Species of gastropod

Leucosyrinx oliverioi is a species of sea snail, a marine gastropod mollusk in the family Pseudomelatomidae, the turrids and allies.

==Description==
(Original description) The length of the shell of the holotype attains 37.5 mm; its diameter 12.9 mm; aperture length (including siphonal canal) 18.6 mm; aperture length (excluding canal) 12.8 mm.

The thin shell is medium-sized, broadly fusiform, with a high spire and a uniformly light yellow coloration. It consists of nearly ten teleoconch whorls that are distinctly and roundly angled at the shoulder and bear a slightly concave, nearly straight subsutural ramp. The protoconch is paucispiral, comprising about 1.5 evenly rounded, strongly convex whorls of tan color. The suture is distinct and slightly adpressed.

The shoulder of the penultimate whorl bears 13 distinct, strong, oblique, and rounded axial folds, and the antepenultimate whorl bears 12 similar folds.
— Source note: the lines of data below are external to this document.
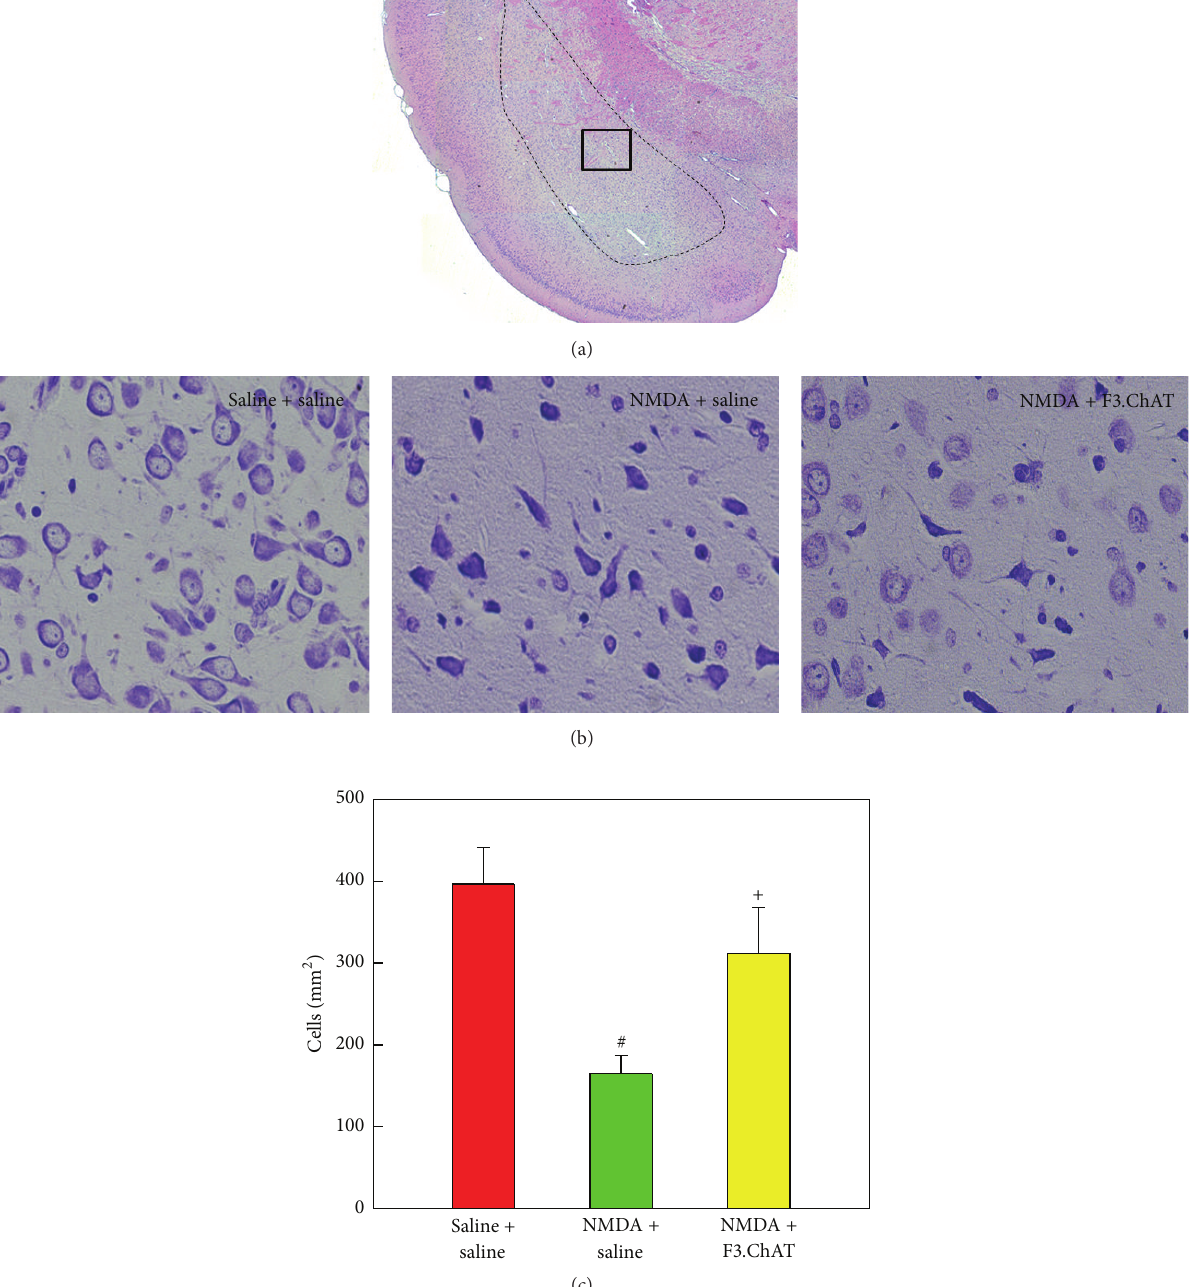
Figure 5: Representative hematoxylin-eosin (a) and Nissl staining (b) images of the amygdala, and the cell number in the amygdala (c) 4 weeks after transplantation. After examination on the entire amygdala (dotted line in (a)), magnified medial amygdala (inset in (a)) was photographed (b), and the number of survived neurons was counted (c). NMDA, N-methyl-d-aspartate. # Significantly different from vehicle control ( 𝑃 < 0.05 ). + Significantly different from NMDA alone ( 𝑃 < 0.05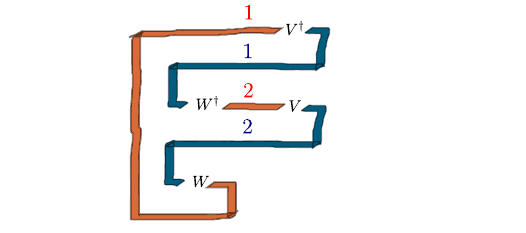
FIG. 2. Representation of the OTOC h “ path integral ” involving four layers. Each layer corresponds to one of the unitary time evolution operators (blue, U ; red, U † ) appearing in the correlator. These unitaries are given by a realization of the random circuit, and averaging over them gives rise to interactions between different layers.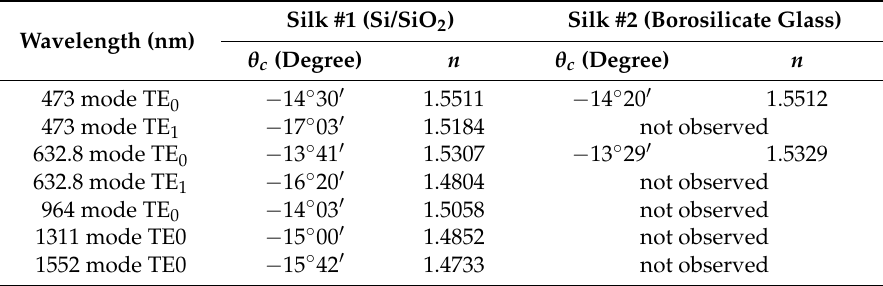
Table 3. The evaluation of silk refractive indices. The waveguiding properties of the deposited silk layer: the angle of incidence of the TE modes.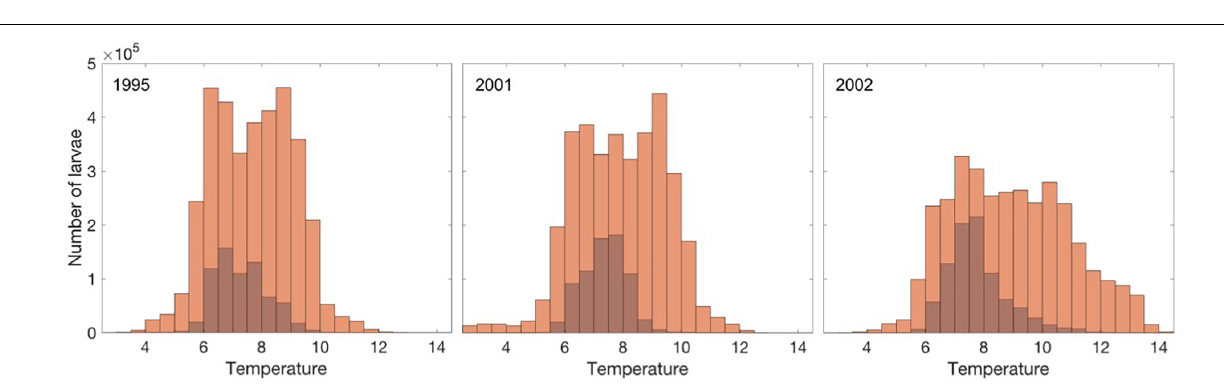
FIGURE 8 | Ambient temperature for individuals growing according to their temperature potential (light brown) and when limited by prey (dark brown) for the year 1995, 2001, and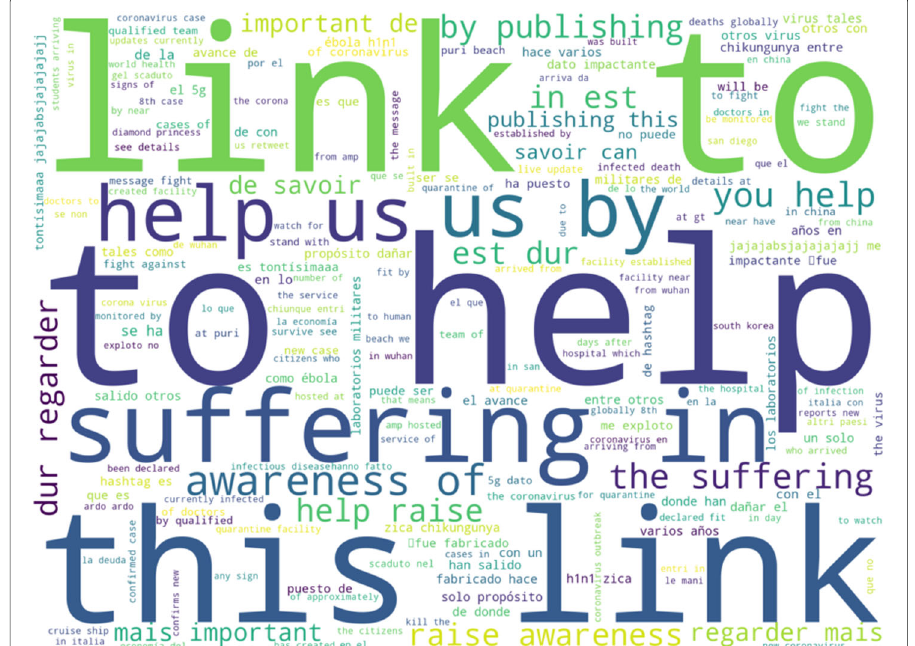
Fig. 12 Word map of commonly occurring phrases and words from period 1, cluster 13. Much of the verbiage seems aimed at directing users to links to support various parties involved in the Syrian Civil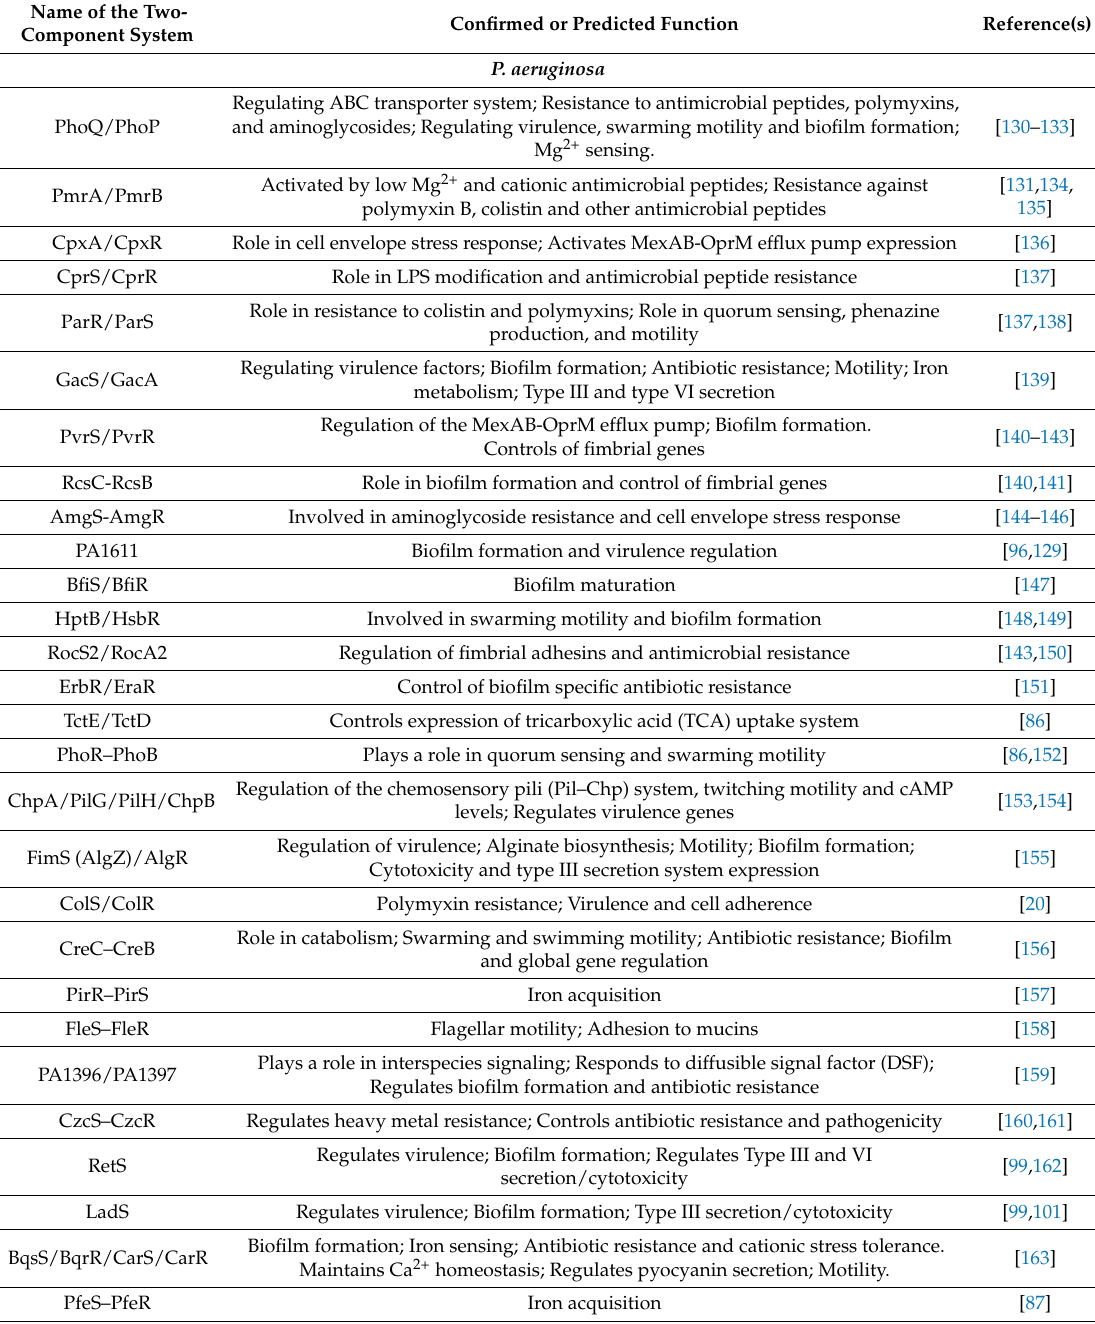
Table 1. Key TCSs that are reportedly or potentially associated with virulence and/or antibiotics resistance in P. aeruginosa , A. baumannii and K. pneumoniae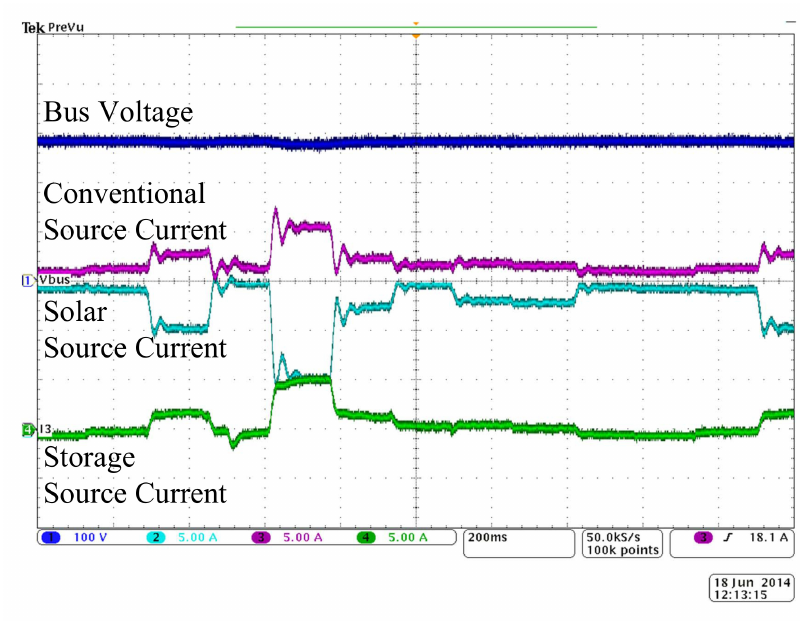
Figure 15. Hardware-in-the-loop results with optimal high dimension droop control: Ch1 Bus Voltage;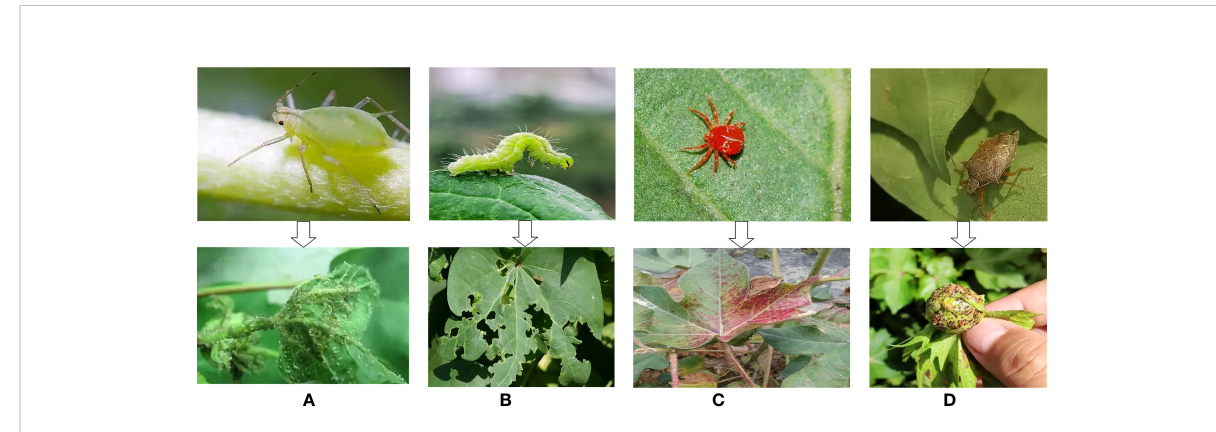
FIGURE 1 The main pests of cotton in Xinjiang and their harm to cotton. (A) Cotton aphid, (B) cotton bollworm, (C) cotton red spider, (D) cotton plant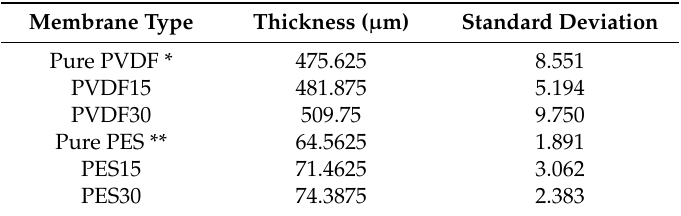
Table 1. Mean values of modified and unmodified membranes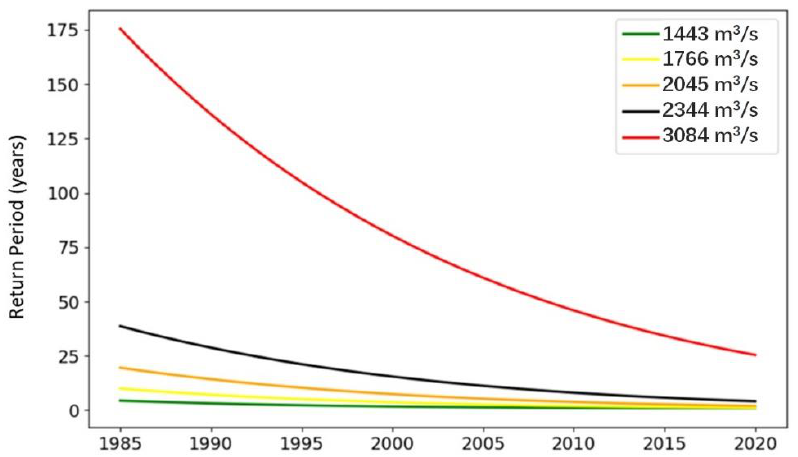
Figure 10. Evolution of return period associated to the flows of actual hazard-thresholds in the Niamey City.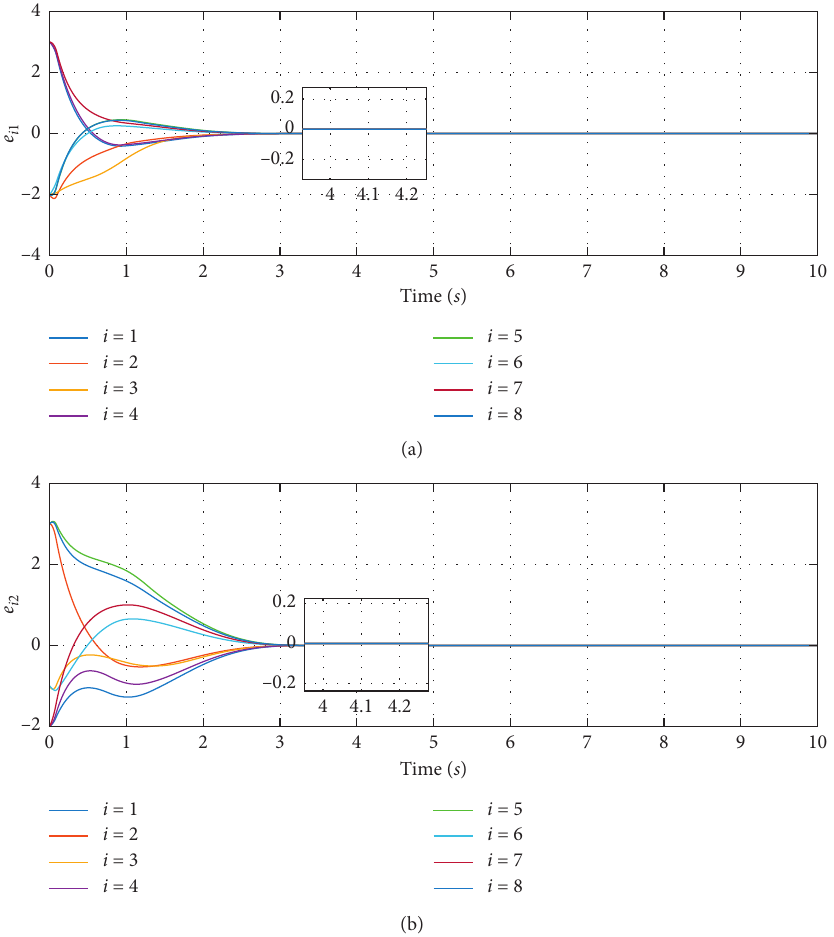
Figure 5: Pictures (a) and (b) reveal the evolution of v and 2, respectively.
On the body whorl, the folds are present only on the apertural side and disappear on the dorsal side. These folds fade on the subsutural ramp and hardly reach the lower suture on the penultimate whorl; they are equally pronounced on all teleoconch whorls except the last one.

The spiral sculpture is weak and consists below the shoulder of very weak, low, rounded, and wavy cords whose interspaces are narrower than the cords themselves; it is hardly discernible on the subsutural ramp. Numerous thin growth lines are present and are particularly prominent on the subsutural ramp.

The shell base is moderately curved and passes smoothly into a long, straight, and rather broad siphonal canal. The aperture is narrow and elongate-oval and is poorly differentiated from the canal; the outer lip is fragile and partially broken. The inner lip is slightly concave and nearly straight. The columellar and parietal areas bear a narrow, distinct callus that is of the same color as the remaining part of the body whorl. A moderately deep, subsutural, broadly arcuate anal sinus extends across the subsutural ramp and is confluent with the large forward extension of the outer lip. The radula (Fig. 10A), examined in the holotype, is short and comprises around 30 rows of teeth, of which 8–9 are nascent. The marginal teeth are duplex and measure approximately 470 µm in length, corresponding to 3.7% of the aperture length excluding the canal. The major limb is narrowly lanceolate in dorsal view and curved. The accessory limb is relatively broad, accounts for slightly more than half of the tooth width, measures about 0.8 of the total tooth length, and is inserted into a distinct, deep socket on the dorsal side of the major limb.

==Distribution==
This marine species occurs off Vanuatu, the Solomon Islands and Papua New Guinea at depths between 490 m and 930 m.